What Should You Know About Fed and Interest Rates?
Next week’s Fed Open Market Committee (FOMC) meeting is drawing heightened interest, with a strong consensus among economists and others that an interest rate hike is likely. If so, it would be the first rate hike in a year – and that increase was the first in 7 years.
It’s a tense time for many because we’ve been used to exceedingly low rates for nearly a decade. Indeed, not only will markets be focused on the rate, but also on what the Fed says about the economy at the same time. Whether the Fed chooses to increase rates or does nothing, every word accompanying its action will be parsed for signals about what’s to come.
If rates are hiked, will there be more increases to follow? If rates remain the same, will the Fed indicate that an increase might soon be coming? For your portfolio, what the Fed says might be more important than what it does.

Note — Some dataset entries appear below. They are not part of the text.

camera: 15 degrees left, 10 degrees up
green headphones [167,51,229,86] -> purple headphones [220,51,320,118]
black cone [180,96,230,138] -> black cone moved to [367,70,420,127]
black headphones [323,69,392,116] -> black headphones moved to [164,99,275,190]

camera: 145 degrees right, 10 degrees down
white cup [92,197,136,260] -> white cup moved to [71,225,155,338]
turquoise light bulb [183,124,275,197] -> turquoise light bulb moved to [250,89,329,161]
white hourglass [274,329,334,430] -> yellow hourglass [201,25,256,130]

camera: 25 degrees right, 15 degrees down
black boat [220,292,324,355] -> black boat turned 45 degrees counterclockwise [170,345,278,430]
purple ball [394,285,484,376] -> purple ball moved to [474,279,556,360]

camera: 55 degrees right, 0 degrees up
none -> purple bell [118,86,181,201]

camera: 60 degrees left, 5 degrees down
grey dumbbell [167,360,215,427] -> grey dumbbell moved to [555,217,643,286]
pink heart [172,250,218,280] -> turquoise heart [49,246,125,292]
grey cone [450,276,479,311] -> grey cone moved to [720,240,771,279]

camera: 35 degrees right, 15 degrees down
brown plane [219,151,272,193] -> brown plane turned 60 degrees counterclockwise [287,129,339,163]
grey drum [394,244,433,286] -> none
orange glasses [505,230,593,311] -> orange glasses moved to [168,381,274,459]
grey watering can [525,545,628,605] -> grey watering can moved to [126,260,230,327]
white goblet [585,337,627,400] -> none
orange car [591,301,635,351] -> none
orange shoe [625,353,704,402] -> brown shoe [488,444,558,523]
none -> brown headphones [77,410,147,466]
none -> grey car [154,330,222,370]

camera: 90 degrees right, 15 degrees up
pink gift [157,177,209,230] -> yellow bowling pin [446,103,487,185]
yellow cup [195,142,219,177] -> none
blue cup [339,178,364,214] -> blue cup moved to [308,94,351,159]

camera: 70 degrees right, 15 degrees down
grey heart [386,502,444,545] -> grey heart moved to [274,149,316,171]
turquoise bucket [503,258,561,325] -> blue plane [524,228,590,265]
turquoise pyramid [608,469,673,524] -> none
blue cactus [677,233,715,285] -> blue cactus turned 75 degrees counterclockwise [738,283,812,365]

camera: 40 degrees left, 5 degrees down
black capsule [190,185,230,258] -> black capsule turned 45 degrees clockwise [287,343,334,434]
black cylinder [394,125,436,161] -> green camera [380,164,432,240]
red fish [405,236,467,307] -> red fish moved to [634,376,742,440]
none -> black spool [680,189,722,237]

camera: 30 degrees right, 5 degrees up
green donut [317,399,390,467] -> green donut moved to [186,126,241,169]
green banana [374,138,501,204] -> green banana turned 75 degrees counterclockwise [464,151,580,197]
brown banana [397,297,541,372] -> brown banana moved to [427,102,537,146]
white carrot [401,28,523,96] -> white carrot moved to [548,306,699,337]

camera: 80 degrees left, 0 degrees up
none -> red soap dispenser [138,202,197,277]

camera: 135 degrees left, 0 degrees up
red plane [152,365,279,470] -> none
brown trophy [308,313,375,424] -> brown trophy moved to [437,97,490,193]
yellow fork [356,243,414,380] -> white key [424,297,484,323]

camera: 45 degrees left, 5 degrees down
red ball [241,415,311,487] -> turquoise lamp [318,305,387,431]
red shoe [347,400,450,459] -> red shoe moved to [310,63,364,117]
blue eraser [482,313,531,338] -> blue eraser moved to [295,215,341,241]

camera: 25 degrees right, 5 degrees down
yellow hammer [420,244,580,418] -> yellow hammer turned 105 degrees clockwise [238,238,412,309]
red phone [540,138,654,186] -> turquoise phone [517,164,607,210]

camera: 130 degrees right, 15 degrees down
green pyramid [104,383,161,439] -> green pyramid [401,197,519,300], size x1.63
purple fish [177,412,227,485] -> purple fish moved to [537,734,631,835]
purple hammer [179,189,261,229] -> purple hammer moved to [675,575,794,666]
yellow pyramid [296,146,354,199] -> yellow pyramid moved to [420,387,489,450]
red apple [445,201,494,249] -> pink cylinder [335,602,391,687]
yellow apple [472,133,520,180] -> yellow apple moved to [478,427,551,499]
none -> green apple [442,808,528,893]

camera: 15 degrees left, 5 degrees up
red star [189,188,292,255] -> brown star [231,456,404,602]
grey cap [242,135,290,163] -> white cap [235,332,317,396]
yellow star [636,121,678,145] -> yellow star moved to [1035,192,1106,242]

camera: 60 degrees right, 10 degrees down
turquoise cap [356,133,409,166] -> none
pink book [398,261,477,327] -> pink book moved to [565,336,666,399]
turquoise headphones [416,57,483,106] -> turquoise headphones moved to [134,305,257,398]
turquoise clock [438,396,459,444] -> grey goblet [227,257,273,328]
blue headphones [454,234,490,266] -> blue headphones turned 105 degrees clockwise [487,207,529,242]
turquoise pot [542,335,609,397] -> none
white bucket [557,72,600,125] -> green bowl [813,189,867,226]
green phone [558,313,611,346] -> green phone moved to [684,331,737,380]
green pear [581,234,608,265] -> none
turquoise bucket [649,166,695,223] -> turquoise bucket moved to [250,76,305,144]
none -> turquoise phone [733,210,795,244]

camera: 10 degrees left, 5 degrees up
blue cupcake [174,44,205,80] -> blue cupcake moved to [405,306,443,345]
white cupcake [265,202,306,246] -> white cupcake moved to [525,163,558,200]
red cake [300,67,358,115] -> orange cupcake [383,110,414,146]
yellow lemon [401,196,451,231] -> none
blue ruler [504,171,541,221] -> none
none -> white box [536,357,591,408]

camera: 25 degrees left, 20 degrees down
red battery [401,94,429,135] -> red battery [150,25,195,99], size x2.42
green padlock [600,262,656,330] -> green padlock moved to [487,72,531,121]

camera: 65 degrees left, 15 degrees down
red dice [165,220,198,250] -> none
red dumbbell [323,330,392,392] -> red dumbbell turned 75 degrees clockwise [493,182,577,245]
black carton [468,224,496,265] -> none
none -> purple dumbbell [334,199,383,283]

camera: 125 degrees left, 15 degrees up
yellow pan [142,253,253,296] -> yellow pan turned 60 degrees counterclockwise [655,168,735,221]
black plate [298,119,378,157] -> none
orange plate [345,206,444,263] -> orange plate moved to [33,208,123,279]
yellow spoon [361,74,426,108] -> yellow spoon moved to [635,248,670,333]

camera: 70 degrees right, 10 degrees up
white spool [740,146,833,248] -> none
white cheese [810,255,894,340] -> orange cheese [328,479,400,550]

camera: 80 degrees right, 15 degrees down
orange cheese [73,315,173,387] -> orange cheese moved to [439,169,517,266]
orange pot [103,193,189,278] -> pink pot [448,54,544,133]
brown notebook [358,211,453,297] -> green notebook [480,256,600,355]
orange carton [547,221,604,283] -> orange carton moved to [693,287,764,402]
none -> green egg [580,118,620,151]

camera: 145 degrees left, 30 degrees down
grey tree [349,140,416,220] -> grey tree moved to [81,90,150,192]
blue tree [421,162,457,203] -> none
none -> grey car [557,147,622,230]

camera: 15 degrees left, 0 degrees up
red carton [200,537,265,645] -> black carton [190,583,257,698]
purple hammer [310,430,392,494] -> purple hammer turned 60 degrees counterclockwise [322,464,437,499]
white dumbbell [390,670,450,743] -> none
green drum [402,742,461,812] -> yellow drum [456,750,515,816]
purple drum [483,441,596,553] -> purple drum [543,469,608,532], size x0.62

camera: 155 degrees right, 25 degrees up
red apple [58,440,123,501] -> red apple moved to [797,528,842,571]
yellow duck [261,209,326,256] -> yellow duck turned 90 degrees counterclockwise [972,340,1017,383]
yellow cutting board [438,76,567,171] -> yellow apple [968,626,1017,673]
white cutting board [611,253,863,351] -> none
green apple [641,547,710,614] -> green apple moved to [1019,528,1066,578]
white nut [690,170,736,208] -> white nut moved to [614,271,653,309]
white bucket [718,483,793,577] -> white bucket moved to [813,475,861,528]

Impact on Your Investment Portfolio
It’s important to understand that the Fed controls just one set of short-term interest rates, called the Fed funds rate. That’s the interest rate that banks or similar institutions charge other banks for unsecured short-term loans (typically overnight) to help meet Federal Reserve requirements.
The ultra-low Fed funds rate for the past 8 years is a historical outlier. In the 70s and 80s, the rate was never lower than 5% except for one 4-month period in 1971 when it was 3.5%. In the 1990s, it never got lower than 3%. Until December 2008, when the Fed cut the rate to 0%, it was never below 1%.
Despite all of the attention on the Fed’s interest rate policy, its impact on the economy and the markets is debatable. The movements of longer-term rates – anything beyond a couple of years – effectively are set in the borrowing marketplace. Economists and Wall Street experts who are trained in understanding interest rates have a difficult time projecting where short- and long-term rates are going and their impact on individual investors.
“For long-term investors, it makes sense to have an understanding of interest rates,” said Joe Correnti, vice president of brokerage product at Scottrade. “But it might not make sense to make a lot of changes to a well-diversified portfolio based on where you think rates are headed.”
Impact on the Economy
When the Fed lowers interest rates, the primary objective is to stimulate the economy, in part by making it easier and less expensive to borrow. For example, home buying tends to increase as interest rates move lower. Conversely, the Fed will raise interest rates in the hopes of heading off inflation, which can result from an overstimulated economy.
But as noted above, longer-term interest rates might not move much based on the Fed funds rate.
And what if the Fed holds? Then it’s important to read the Fed commentary or explanation to determine what the future might bring. Is there a bias to increase rates in the future?
Impact on Securities
- Fixed-income. The price of a bond typically rises when interest rates fall. When interest rates rise, bond prices usually fall. So if the Fed is moving through a period of reducing short-term interest rates, bond prices could begin to rise. If the Fed is moving through a period of raising short-term rates, bond prices are more likely to fall. However, if you hold individual bonds to maturity, you typically will get all of your principal back.
It’s also worth noting that the bond prices typically will move up or down in anticipation of an upcoming rate increase.
- Equities. The impact of interest rate movements are less obvious or consistent when it comes to stocks. For example, although the stock markets – at least initially – tend to react negatively to rising interest rates, some sectors actually perform better with rising interest rates. But there are no hard-and-fast rules.
When the Fed raised interest rates on Dec. 16, 2015, by .25% a year ago, U.S. stock markets appeared to barely notice. For a couple of weeks, they bumped up and down a bit. But on Dec. 30, the market fell and kept going south for more than 6 weeks. The S&P 500 dropped 12% before finally recovering in mid-February. Was that related to higher rates? It’s hard to know. But the market has fully recovered and then some.
Impact on Savings and Borrowing
- At the most basic level, the Fed’s short-term interest rates serve as a barometer for rates that you might get through a bank checking or savings account or a money market account. The lower the Fed rate, the lower the rates you’re likely to receive.
- For borrowers, higher rates can lead to higher borrowing costs. For example, if you have an adjustable rate for a credit card or mortgage tied to the prime rate, your rate could increase if the Fed raises its short-term rates.
*The Fed controls the Fed funds rate, which is the interest rate that banks or similar institutions charge other banks for unsecured short-term loans (typically overnight) to help meet Federal Reserve requirements.